Do you know what your video wants to say? 

October 28, 2019

Behind the scenes with an over-caffeinated editor

Every video starts with a need.  It’s the meat of the matter, the structure of a message, all of its essentials.  It’s what must be conveyed to further a particular end – whether that be brand awareness or student recruitment.   But, what happens when the “must message” is actually kind of boring?  How do you bring it to life and make it engaging? How do you figure out what your video really wants to say? 

We went behind the scenes with Launch Media’s resident editor and animator Taylor Stoma to better understand how editing serves to elevate your message through creativity and good, old-fashioned, hard work.  

Jim Carey drinks coffee and types on a keyboard quickly

Your video is only as good as the content available, so include your must-have shots!

It is a truth universally acknowledged, that an editor in possession of 12 hours of footage, must be in want of some coffee.  Whether your production spanned 4 hours or two days, there’s a lot of footage for editors to sift through when they begin the post-production process.  They watch everything to make sure they’ve chosen the best segments and angles for the visuals and audio.  

Though editors can enact quite a lot of movie magic, they aren’t wizards.  They have to work with the footage they are given. They can’t create the necessary components of a video when they aren’t there, so it’s in your best interest to keep this in mind in the pre-production stages.  If there is a “must-have” scene in your shot list, make sure you convey this to your production team. Make a list. Check it twice.  

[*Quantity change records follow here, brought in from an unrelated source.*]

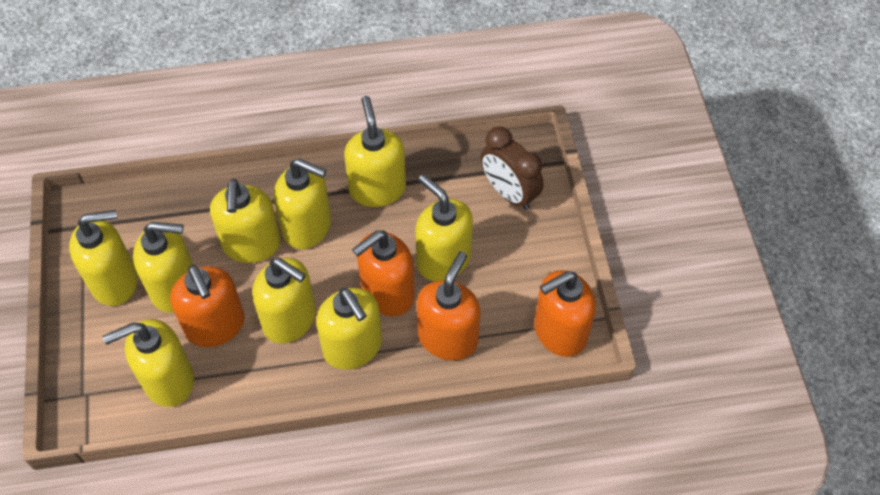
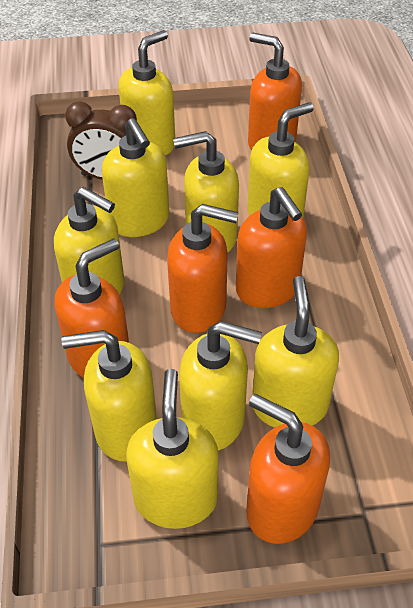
orange soap dispenser: 4 -> 5

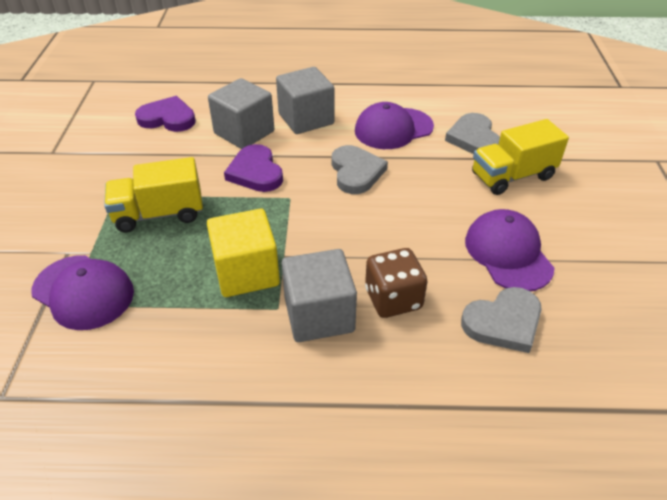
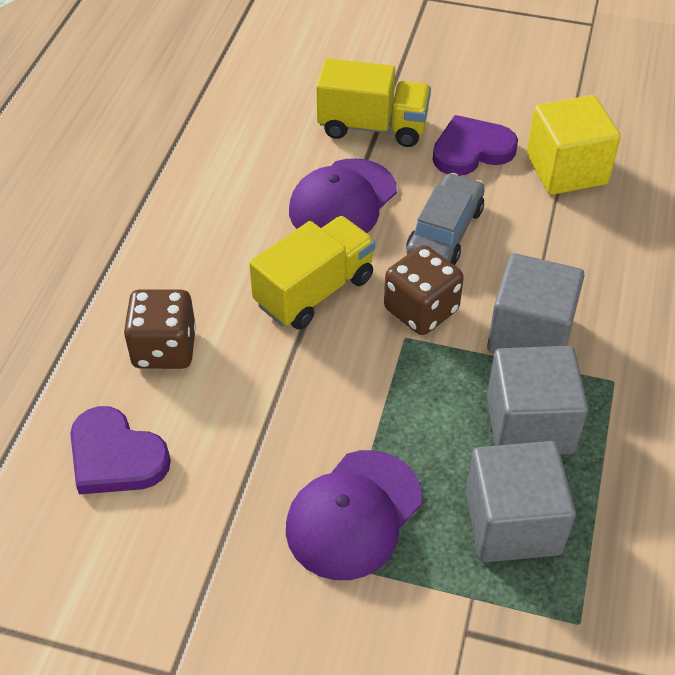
brown dice: 1 -> 2
grey car: 0 -> 1
grey heart: 3 -> 0
purple cap: 3 -> 2

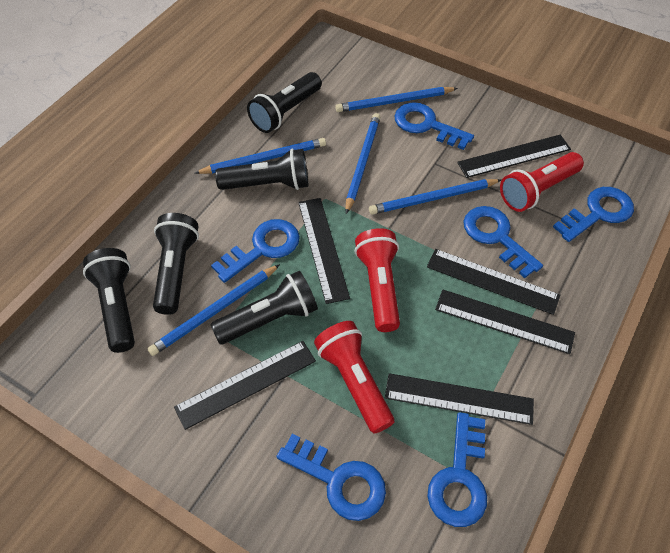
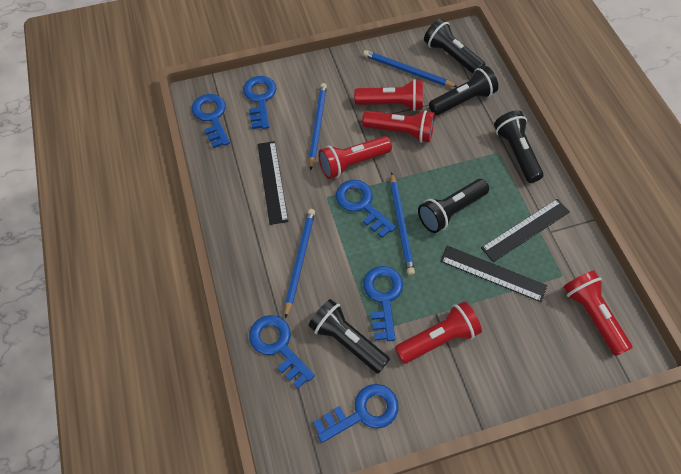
black ruler: 6 -> 3
blue pencil: 5 -> 4
red flashlight: 3 -> 5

Office Gif of Michael That Feeling When You Make Planning Easier

Your video needs to tell a story, so share your idea of what that is

When an editor approaches how to convey the overall message of your video, they first consider what the video needs to say.  What are the must have components that drive the message? Having a clear idea of what your message must say alleviates confusion during this integral, first step.  And, it clears the way for more creative juice later on.  

“Whenever you’re dealing with the audio plus visual, the human brain is trying to piece together a roadmap. It’s trying to piece together something that’s moving forward.  It’s important to piece it together in a way that the viewer feels informed and engaged, and they can finish the video knowing they got everything they were supposed to get out of it.” 

Like any good book or decent movie, there is a clear framework of beginning, middle, end.  There is a period of time where characters and ideas are introduced, then they are built upon, and finally they are completed with a call to action.  Though this structure is not the only way to frame a visual narrative, it is an effective way to convey a message to viewers.  

That could be training videos, where you’re telling the story of how something gets done, or a brand anthem video where you’re telling the story of who a company is and what they believe in.  Or it could even be a Behind the Scenes video, where we share what’s going on behind the scenes. Each video follows the pattern of storytelling, of a narrative structure.

Simpsons gif oh that's great, great story

Give your editors a clear direction, and a bit of creative freedom

They are the experts after all.  Ultimately, a good video is than a mash-up of what looks and sounds best.  All of the visual and audio selections work together to point toward a bigger message.   

“I try to imagine that I’m watching this video as the lay person, or who the video is meant for,” Taylor said.  “It all boils down to how they view it. Does it make sense to someone who’s not so engaged with all the material that I’ve engaged with?” 

But, sometimes your story is a little boring.  Sure, you can make any old story into a video, but will it be compelling? Will it resonate? 

To accomplish those things and bring your video to the next level, an editor has to take creative risks.  Much of this means diving deeper and not simply stating the obvious. It’s the story behind the story. 

“If I’m watching something and I hear a mother that works for eBay talking about her home, her work-life balance and how that company helps her to maintain that, I want that.  I don’t want her talking about ‘I’m so glad they came here because my business is booming now,’ like we already know that, you know what I mean? How can I dance around the obvious answers and give more?” 

Oh, well it's obvious when you put it like that gif

Don’t be afraid to go deeper than what you need to say.

What’s the heart of the matter?  Where is the emotion in your message?  How can you frame the video narrative in a way that compels your audience to stop, watch, and soak it all in.  

You want your video to be human, to touch people in a way that makes your content relatable.  The more relatable your message, the better it’s going to resonate with your target audience.  

“But something that hits a little bit closer to home, something more emotional, and that doesn’t mean crying or extremely happy, sad, it’s human,” Stoma said, “You want to tap into something that isn’t superficial.” 

Just because your subject is mortgage loan finance, it doesn’t mean your video has to be shades of gray.  Let the fun and excitement and emotion shine through and energize your message.

People remember things better when they are tied to emotion.  So, don’t be afraid to go there. After all, your audience isn’t going to be made of dogs or storks.